Millions expected in wrongful conviction settlement
A $3.5 million settlement is expected for Caramad Conley, wrongfully imprisoned for 18 years.
A $3.5 million settlement is expected for Caramad Conley, wrongfully imprisoned for 18 years.
San Francisco is expected to approve a $3.5 million settlement in a case of wrongful double murder conviction that put Caramad Conley behind bars for 18 years.
The Board of Supervisors must still sign off on the settlement, which was recommended by City Attorney Dennis Herrera, the San Francisco Chronicle reported this weekend.
The settlement has already been signed by Police Chief Greg Suhr and the City’s Police Commission.
Conley was incarcerated in 1992, and sentenced to two terms of life without parole in 1994 for the double murder of Roshawn Johnson and Charles Hughes. Prosecutors said the drive-by shooting, which took place in 1989 and left 11 others injured, was gang-related.
Conley was released in 2011, after San Francisco Superior Court Judge Marla Miller found that he had been wrongly convicted. Miller found that one of the prosecution’s witnesses, Clifford Polk, had committed perjury on the witness stand.

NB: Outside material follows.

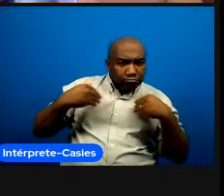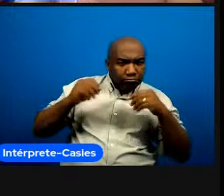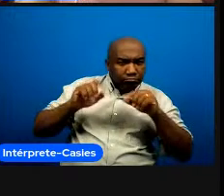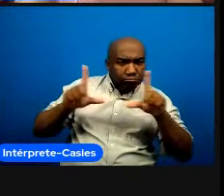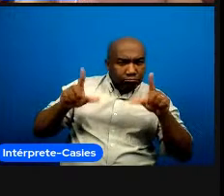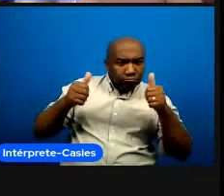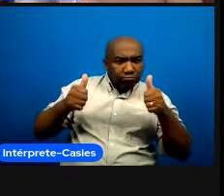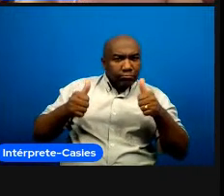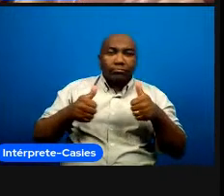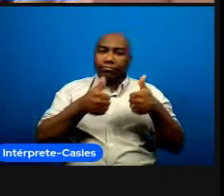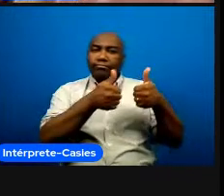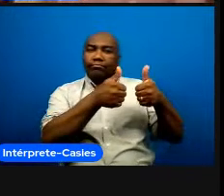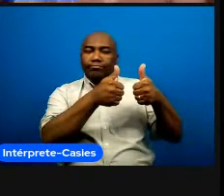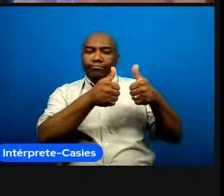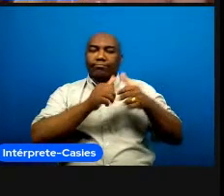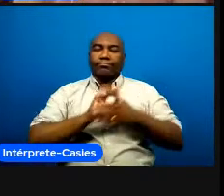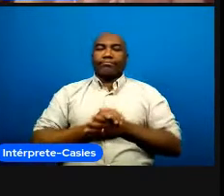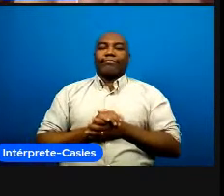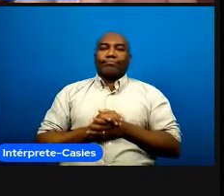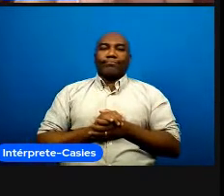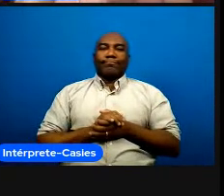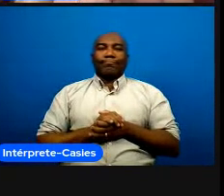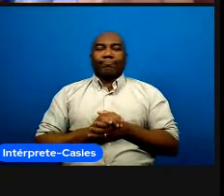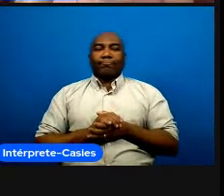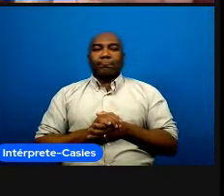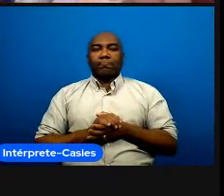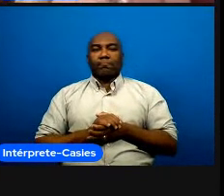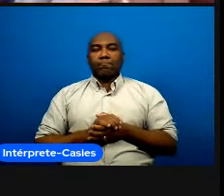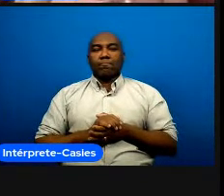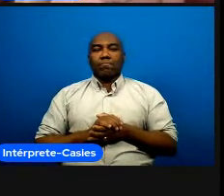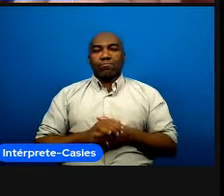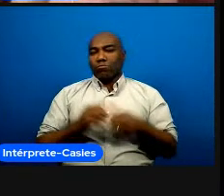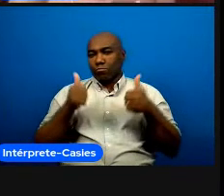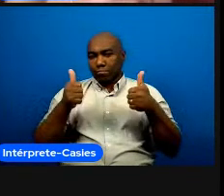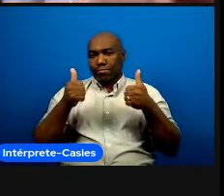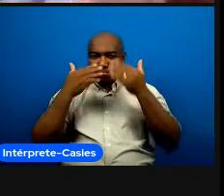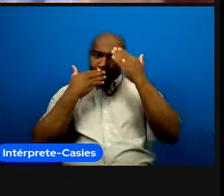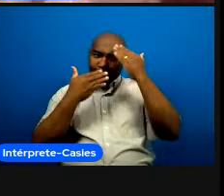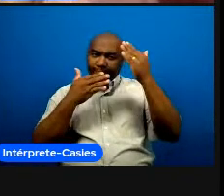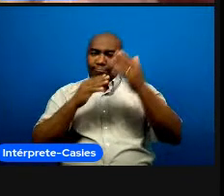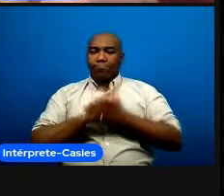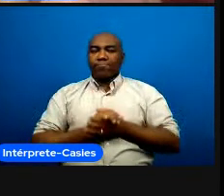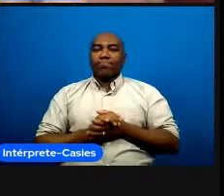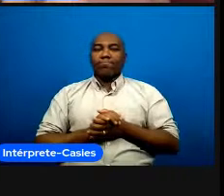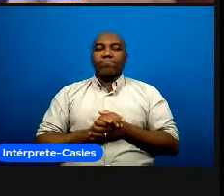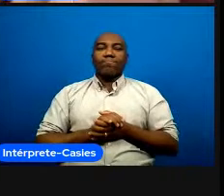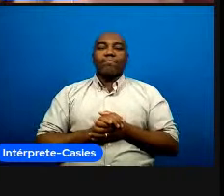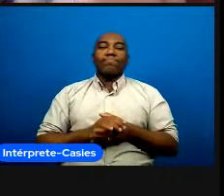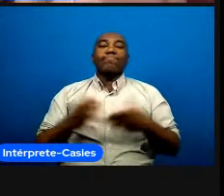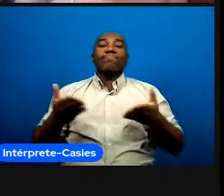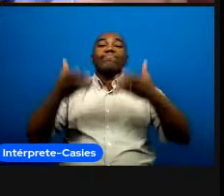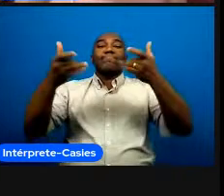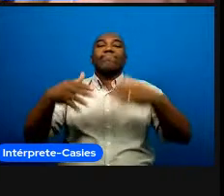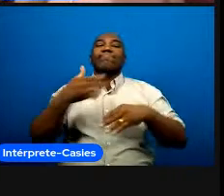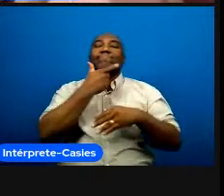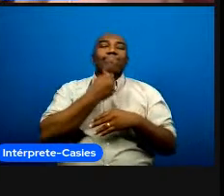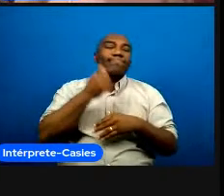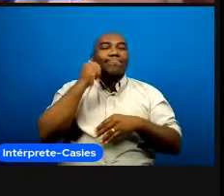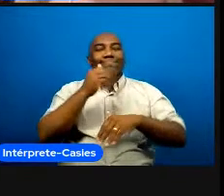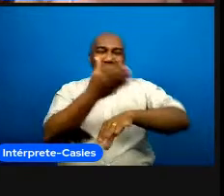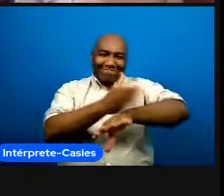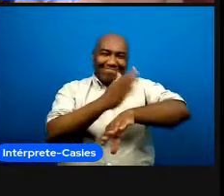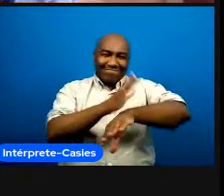tá sim Maravilha ótimo obrigado então agora aqui né treinadores e treinadoras professores e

The lead police investigator in the case, Earl Sanders, who later became police chief, had been giving Polk weekly payments totaling tens of thousands of dollars, according to one of Conley’s lawyers in the lawsuit.
Polk, who said in the trial that Conley had confessed to the killings, lied on the stand about whether he was currently in witness protection and therefore whether he was being paid.
Miller said Sanders had stood by in court while the perjury had taken place, writing:
“I find that Sanders knew the testimony was false and did not correct it.”
Conley filed a civil rights lawsuit in 2012 against The City and Sanders. In the lawsuit, Conley said that police had:
“… unconstitutionally and maliciously sent him to prison for a crime he did not commit [by] willfully suppressing a mountain of exculpatory evidence showing that the linchpin witness against him, Clifford Polk, had been paid thousands of dollars and received other benefits in exchange for his testimony.”
Sanders was also involved in another wrongful murder conviction suit, in which the City paid a $7.5 million civil settlement to defendants Antoine Goff and John Tennison, who were released in 2003 after both spending over 10 years incarcerated.
In that case, prosecutors and police, including Sanders, had information that implied that another person could have committed the crime, but did not disclose that information to the court.